Au cœur de celle-ci, il y a évidemment la question de la langue. Y a-t-il quelque chose qui relie par exemple Johan Daisne à Constant Malva? Quelque chose de plus que leur qualité commune de gens de plume. Une belgitude? J’ai lu des livres de l’un et de l’autre mais je n’ai pas la réponse. On pourrait peut-être choisir d’autres exemples, plus éloquents, mais la réponse est ailleurs. Probablement dans le terreau qui a nourri les imaginaires, ce qu’exprime De Decker quand il rappelle, à titre d’exemple, qu’un écrivain belge, flamand ou francophone, vit dans une monarchie qui, fût-elle constitutionnelle, n’est pas tout-à-fait une république.
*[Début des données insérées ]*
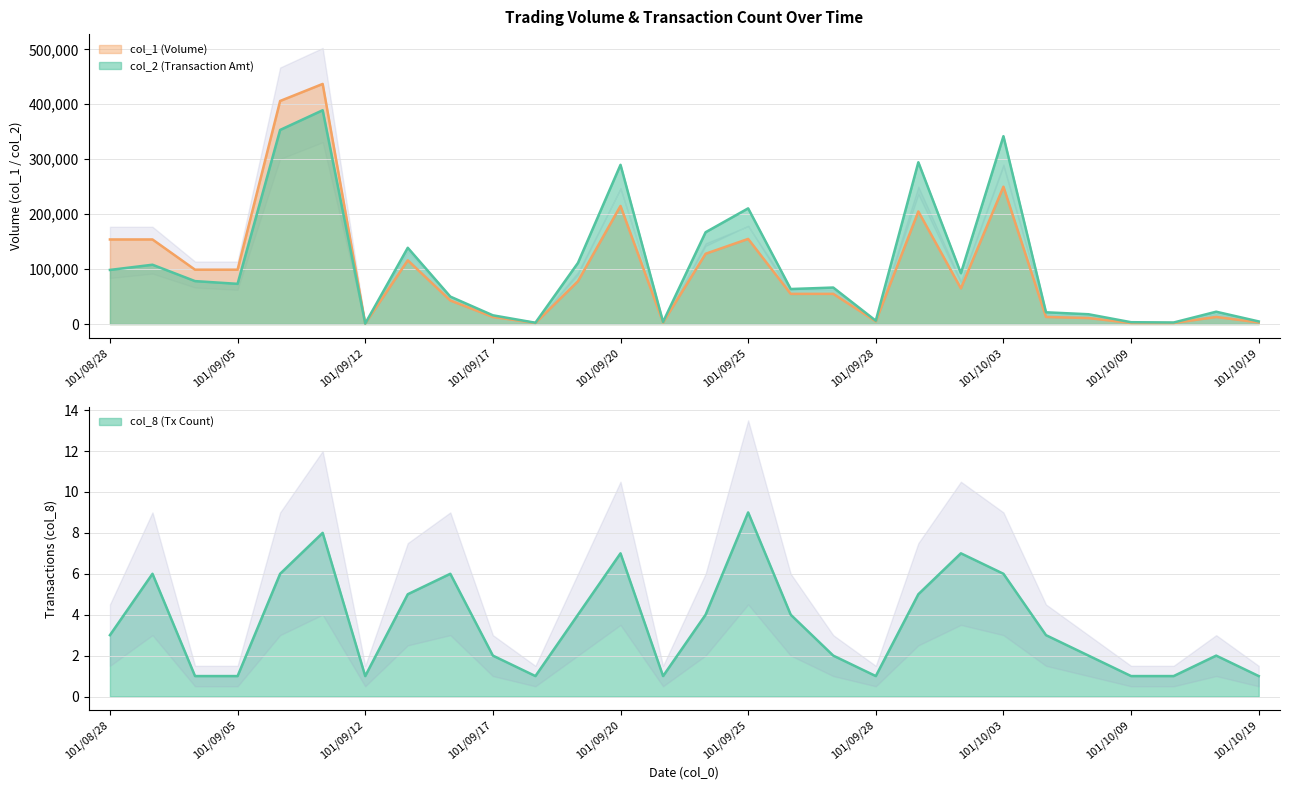

Is the value of col_2 at 101/09/17 greater than the value of col_8 at 101/09/13?

Yes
Il y a aussi et peut-être surtout, ce que Jacques souligne aussi, c’est que jusqu’au début du XXe siècle, les intellectuels flamands – et donc aussi la plupart des écrivains – ont été élevés en français. Emile Verhaeren et Georges Eeckhoud, Suzanne Lilar et Maurice Maeterlinck sont des Flamands. Achille Chavée et Camille Lemonnier sont des Wallons. Et tout ça se sent, tout ça est aisément perceptible dans leurs écrits. Quelque chose les réunissait-il, tous ensemble dans les plis d’un drapeau tricolore?

Les intellectuels flamands d’aujourd’hui sont néerlandophones. De Decker explique que, spontanément, et même s’ils n’ont aucune animosité pour notre « nom de famille » comme rimait Antoine Clesse, ils se ressentent tous flamands, bien plus que belges.

Là est peut-être la source du malaise que nous ressentons aujourd’hui. Je ne pense pas qu’il faille l’imputer aux seuls Flamands. Henri Conscience – qui écrivit en néerlandais son fameux Leeuw van Vlaanderen – était furieusement belgicain. Il fut soutenu par Léopold Ier qui lui fit procurer un emploi aux archives anversoises alors qu’il avait été jeté à la rue par son père, un Français. Mais nous n’avons jamais réussi – ou voulu? – ouvrir les portes de la Belgique pour y accueillir et intégrer la Flandre flamingante (au sens étymologique, qui n’a rien d’agressif).

Il y a donc aujourd’hui une littérature belge d’expression française, et une littérature flamande d’expression néerlandaise. Faites-moi la grâce de considérer que j’ai soigneusement choisi les mots.